[Instructions for the task] Could you transcribe all of the data exactly and skip any pictures?

[Given entries]

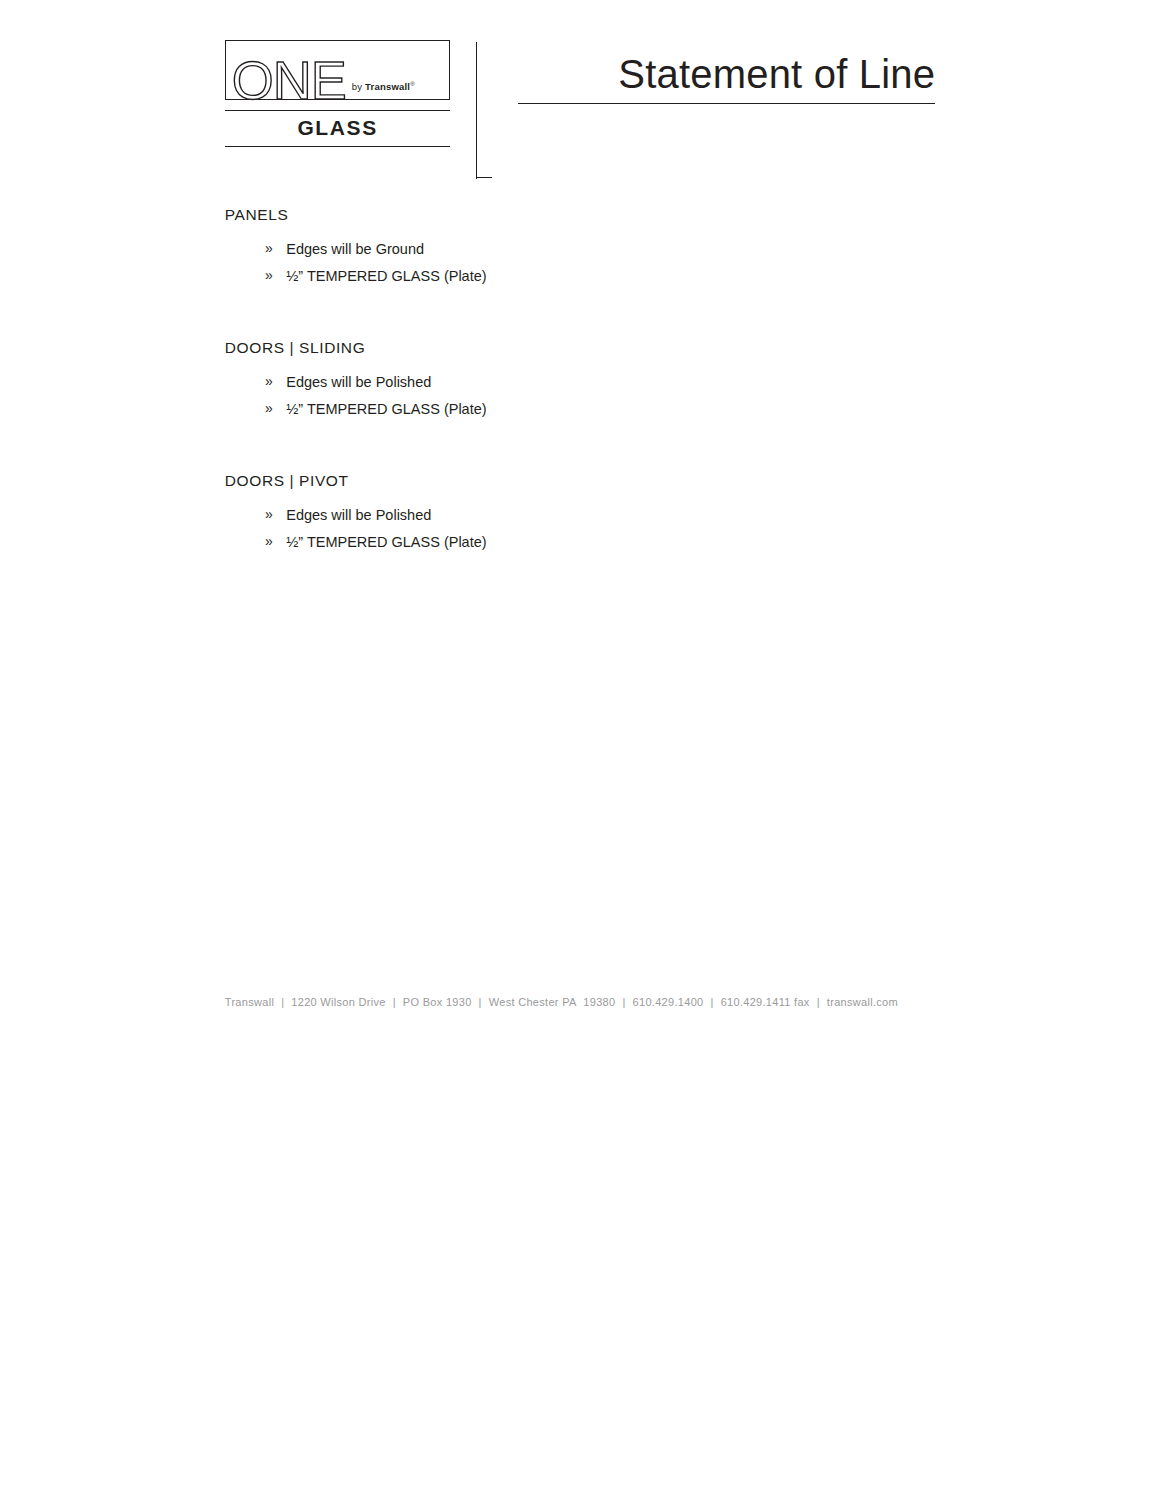ONE by Transwall®
GLASS
Statement of Line
PANELS
Edges will be Ground
½” TEMPERED GLASS (Plate)
DOORS | SLIDING
Edges will be Polished
½” TEMPERED GLASS (Plate)
DOORS | PIVOT
Edges will be Polished
½” TEMPERED GLASS (Plate)
Transwall|1220 Wilson Drive|PO Box 1930|West Chester PA 19380|610.429.1400|610.429.1411 fax|transwall.com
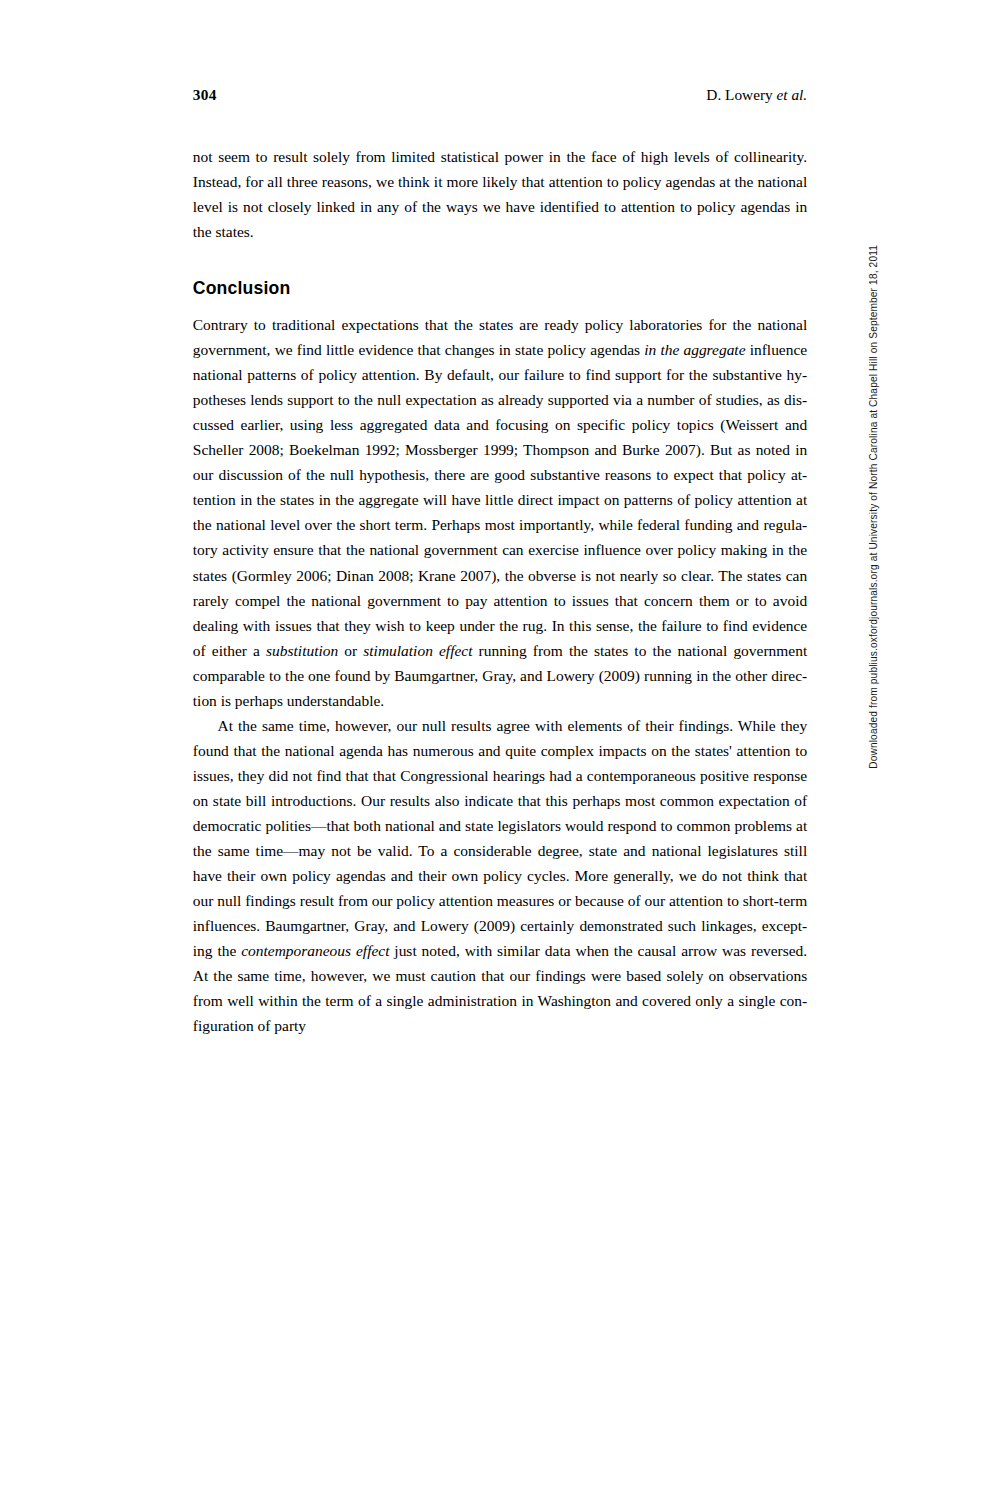304 D. Lowery et al.
not seem to result solely from limited statistical power in the face of high levels of collinearity. Instead, for all three reasons, we think it more likely that attention to policy agendas at the national level is not closely linked in any of the ways we have identified to attention to policy agendas in the states.
Conclusion
Contrary to traditional expectations that the states are ready policy laboratories for the national government, we find little evidence that changes in state policy agendas in the aggregate influence national patterns of policy attention. By default, our failure to find support for the substantive hypotheses lends support to the null expectation as already supported via a number of studies, as discussed earlier, using less aggregated data and focusing on specific policy topics (Weissert and Scheller 2008; Boekelman 1992; Mossberger 1999; Thompson and Burke 2007). But as noted in our discussion of the null hypothesis, there are good substantive reasons to expect that policy attention in the states in the aggregate will have little direct impact on patterns of policy attention at the national level over the short term. Perhaps most importantly, while federal funding and regulatory activity ensure that the national government can exercise influence over policy making in the states (Gormley 2006; Dinan 2008; Krane 2007), the obverse is not nearly so clear. The states can rarely compel the national government to pay attention to issues that concern them or to avoid dealing with issues that they wish to keep under the rug. In this sense, the failure to find evidence of either a substitution or stimulation effect running from the states to the national government comparable to the one found by Baumgartner, Gray, and Lowery (2009) running in the other direction is perhaps understandable.
At the same time, however, our null results agree with elements of their findings. While they found that the national agenda has numerous and quite complex impacts on the states' attention to issues, they did not find that that Congressional hearings had a contemporaneous positive response on state bill introductions. Our results also indicate that this perhaps most common expectation of democratic polities—that both national and state legislators would respond to common problems at the same time—may not be valid. To a considerable degree, state and national legislatures still have their own policy agendas and their own policy cycles. More generally, we do not think that our null findings result from our policy attention measures or because of our attention to short-term influences. Baumgartner, Gray, and Lowery (2009) certainly demonstrated such linkages, excepting the contemporaneous effect just noted, with similar data when the causal arrow was reversed. At the same time, however, we must caution that our findings were based solely on observations from well within the term of a single administration in Washington and covered only a single configuration of party
Downloaded from publius.oxfordjournals.org at University of North Carolina at Chapel Hill on September 18, 2011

[Response to the exercise]
ONE by Transwall®
GLASS
Statement of Line
PANELS
Edges will be Ground
½” TEMPERED GLASS (Plate)
DOORS | SLIDING
Edges will be Polished
½” TEMPERED GLASS (Plate)
DOORS | PIVOT
Edges will be Polished
½” TEMPERED GLASS (Plate)
Transwall|1220 Wilson Drive|PO Box 1930|West Chester PA 19380|610.429.1400|610.429.1411 fax|transwall.com
304 D. Lowery et al.
not seem to result solely from limited statistical power in the face of high levels of collinearity. Instead, for all three reasons, we think it more likely that attention to policy agendas at the national level is not closely linked in any of the ways we have identified to attention to policy agendas in the states.
Conclusion
Contrary to traditional expectations that the states are ready policy laboratories for the national government, we find little evidence that changes in state policy agendas in the aggregate influence national patterns of policy attention. By default, our failure to find support for the substantive hypotheses lends support to the null expectation as already supported via a number of studies, as discussed earlier, using less aggregated data and focusing on specific policy topics (Weissert and Scheller 2008; Boekelman 1992; Mossberger 1999; Thompson and Burke 2007). But as noted in our discussion of the null hypothesis, there are good substantive reasons to expect that policy attention in the states in the aggregate will have little direct impact on patterns of policy attention at the national level over the short term. Perhaps most importantly, while federal funding and regulatory activity ensure that the national government can exercise influence over policy making in the states (Gormley 2006; Dinan 2008; Krane 2007), the obverse is not nearly so clear. The states can rarely compel the national government to pay attention to issues that concern them or to avoid dealing with issues that they wish to keep under the rug. In this sense, the failure to find evidence of either a substitution or stimulation effect running from the states to the national government comparable to the one found by Baumgartner, Gray, and Lowery (2009) running in the other direction is perhaps understandable.
At the same time, however, our null results agree with elements of their findings. While they found that the national agenda has numerous and quite complex impacts on the states' attention to issues, they did not find that that Congressional hearings had a contemporaneous positive response on state bill introductions. Our results also indicate that this perhaps most common expectation of democratic polities—that both national and state legislators would respond to common problems at the same time—may not be valid. To a considerable degree, state and national legislatures still have their own policy agendas and their own policy cycles. More generally, we do not think that our null findings result from our policy attention measures or because of our attention to short-term influences. Baumgartner, Gray, and Lowery (2009) certainly demonstrated such linkages, excepting the contemporaneous effect just noted, with similar data when the causal arrow was reversed. At the same time, however, we must caution that our findings were based solely on observations from well within the term of a single administration in Washington and covered only a single configuration of party
Downloaded from publius.oxfordjournals.org at University of North Carolina at Chapel Hill on September 18, 2011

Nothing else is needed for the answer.